*Data extract:*
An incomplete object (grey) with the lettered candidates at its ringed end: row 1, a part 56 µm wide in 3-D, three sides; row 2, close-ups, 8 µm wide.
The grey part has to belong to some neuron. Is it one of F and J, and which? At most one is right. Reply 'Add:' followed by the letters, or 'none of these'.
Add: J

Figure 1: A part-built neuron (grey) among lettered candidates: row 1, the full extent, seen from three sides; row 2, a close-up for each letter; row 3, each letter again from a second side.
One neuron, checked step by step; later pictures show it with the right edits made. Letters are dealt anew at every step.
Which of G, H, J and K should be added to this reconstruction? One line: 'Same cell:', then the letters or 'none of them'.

* * *

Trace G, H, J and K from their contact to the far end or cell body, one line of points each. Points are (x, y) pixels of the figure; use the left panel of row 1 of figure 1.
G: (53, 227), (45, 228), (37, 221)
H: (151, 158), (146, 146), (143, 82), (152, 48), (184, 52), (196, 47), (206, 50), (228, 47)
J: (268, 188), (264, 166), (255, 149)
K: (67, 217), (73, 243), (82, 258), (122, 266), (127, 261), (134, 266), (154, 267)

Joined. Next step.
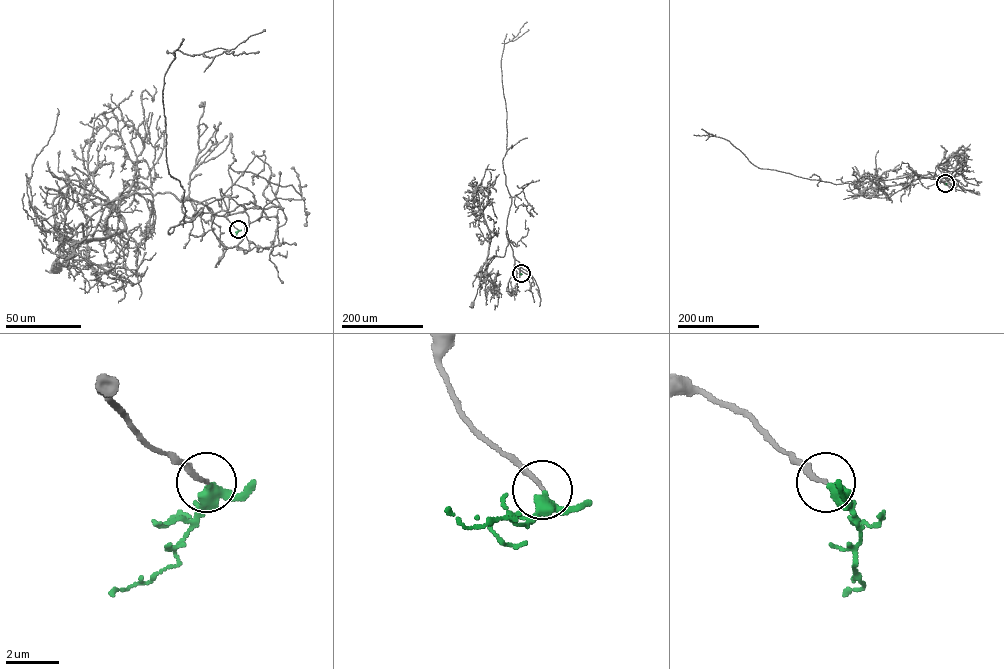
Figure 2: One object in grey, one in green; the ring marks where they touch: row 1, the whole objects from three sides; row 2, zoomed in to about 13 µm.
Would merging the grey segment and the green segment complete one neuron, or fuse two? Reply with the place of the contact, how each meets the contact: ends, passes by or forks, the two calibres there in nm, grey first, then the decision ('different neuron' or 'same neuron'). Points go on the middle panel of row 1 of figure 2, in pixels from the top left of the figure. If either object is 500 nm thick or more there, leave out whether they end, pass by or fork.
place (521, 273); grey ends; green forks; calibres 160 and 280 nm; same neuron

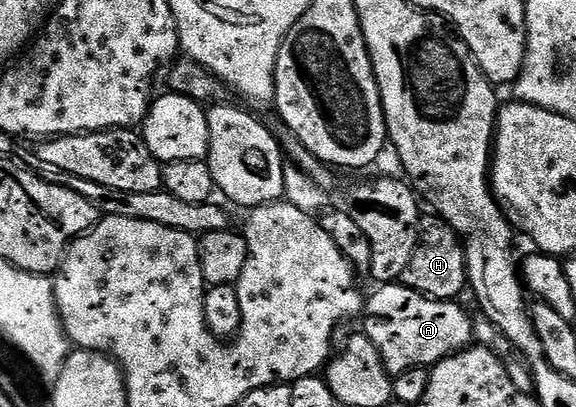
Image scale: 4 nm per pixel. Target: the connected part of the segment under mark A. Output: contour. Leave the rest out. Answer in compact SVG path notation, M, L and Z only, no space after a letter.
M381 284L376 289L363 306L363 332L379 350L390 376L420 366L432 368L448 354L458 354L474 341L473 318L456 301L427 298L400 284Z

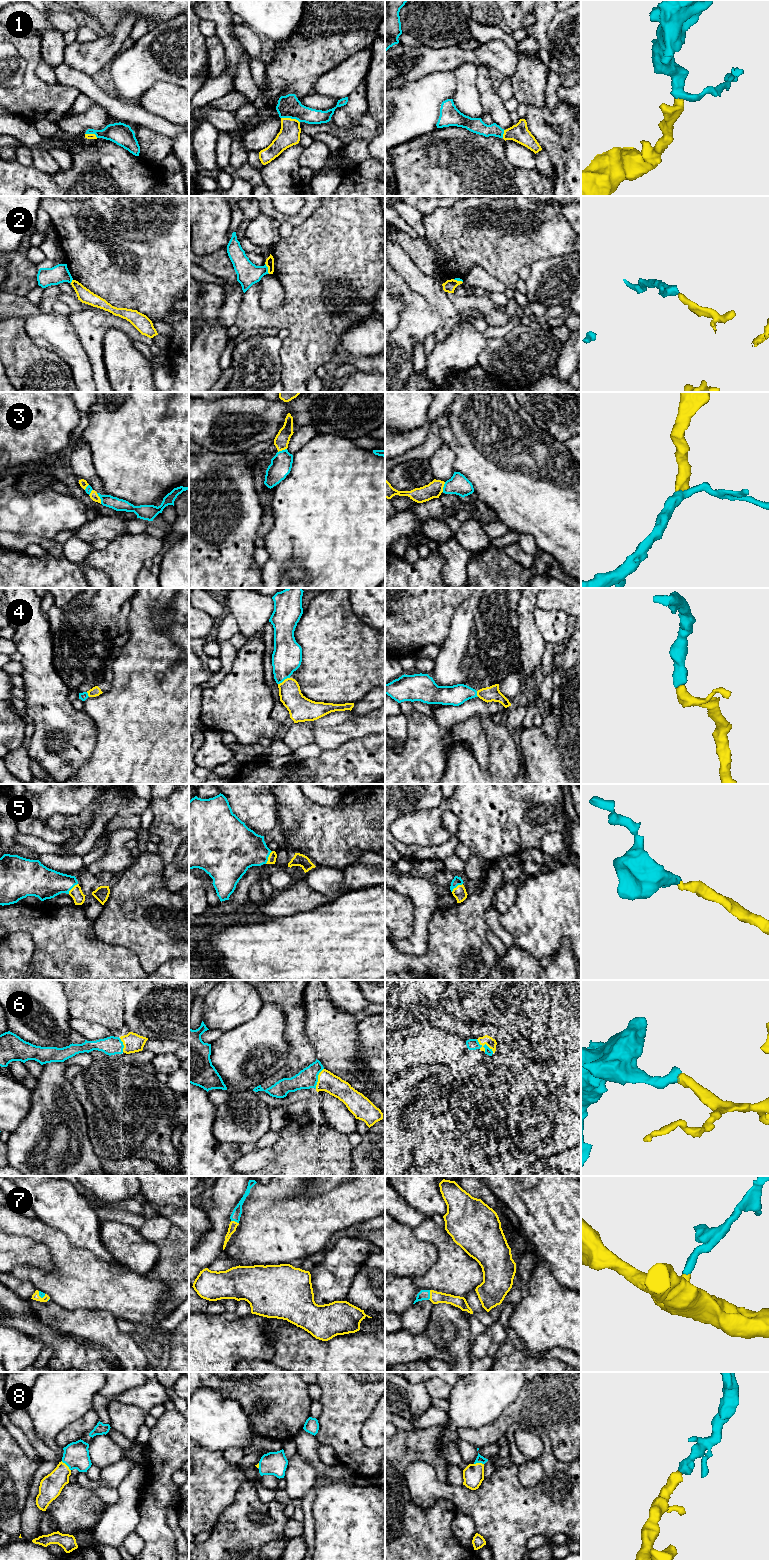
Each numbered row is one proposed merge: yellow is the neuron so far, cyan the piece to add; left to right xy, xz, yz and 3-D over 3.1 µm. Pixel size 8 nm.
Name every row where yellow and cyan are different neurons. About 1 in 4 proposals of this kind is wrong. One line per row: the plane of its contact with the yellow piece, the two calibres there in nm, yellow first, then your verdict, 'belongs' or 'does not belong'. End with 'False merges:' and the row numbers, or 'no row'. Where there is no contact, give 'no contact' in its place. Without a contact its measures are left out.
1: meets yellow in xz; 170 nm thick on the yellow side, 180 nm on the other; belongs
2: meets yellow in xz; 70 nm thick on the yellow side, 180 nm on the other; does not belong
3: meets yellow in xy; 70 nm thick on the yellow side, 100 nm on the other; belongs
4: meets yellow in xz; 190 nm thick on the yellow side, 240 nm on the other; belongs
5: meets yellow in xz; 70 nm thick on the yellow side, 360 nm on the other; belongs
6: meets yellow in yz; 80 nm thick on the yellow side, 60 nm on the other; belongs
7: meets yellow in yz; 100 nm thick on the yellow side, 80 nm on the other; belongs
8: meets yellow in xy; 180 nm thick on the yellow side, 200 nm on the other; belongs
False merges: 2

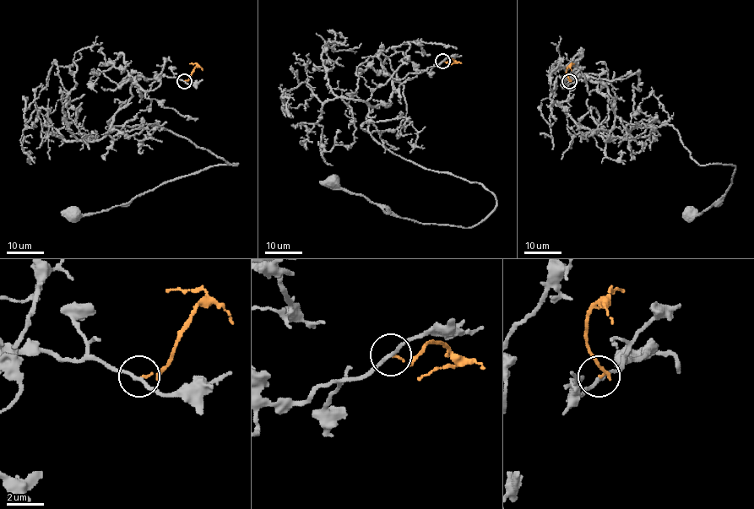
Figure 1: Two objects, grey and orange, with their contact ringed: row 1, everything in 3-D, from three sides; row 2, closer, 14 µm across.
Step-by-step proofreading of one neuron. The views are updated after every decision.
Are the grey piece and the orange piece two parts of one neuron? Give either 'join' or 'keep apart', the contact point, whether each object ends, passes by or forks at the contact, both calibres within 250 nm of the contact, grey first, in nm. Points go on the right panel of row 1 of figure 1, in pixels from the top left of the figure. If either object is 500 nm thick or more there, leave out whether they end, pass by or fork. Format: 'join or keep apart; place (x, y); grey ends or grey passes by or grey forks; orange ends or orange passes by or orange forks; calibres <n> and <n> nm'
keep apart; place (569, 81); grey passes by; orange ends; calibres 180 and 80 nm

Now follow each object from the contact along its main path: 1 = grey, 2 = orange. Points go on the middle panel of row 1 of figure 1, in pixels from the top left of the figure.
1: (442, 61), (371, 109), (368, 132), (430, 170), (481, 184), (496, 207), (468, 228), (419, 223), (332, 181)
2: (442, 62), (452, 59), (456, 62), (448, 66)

*Requirement:* Wherever the string "objects" appears in the data above, copy the line it sits in.

*Written response:*
Figure 2: One object in grey, one in green; the ring marks where they touch: row 1, the whole objects from three sides; row 2, zoomed in to about 13 µm.
Figure 1: Two objects, grey and orange, with their contact ringed: row 1, everything in 3-D, from three sides; row 2, closer, 14 µm across.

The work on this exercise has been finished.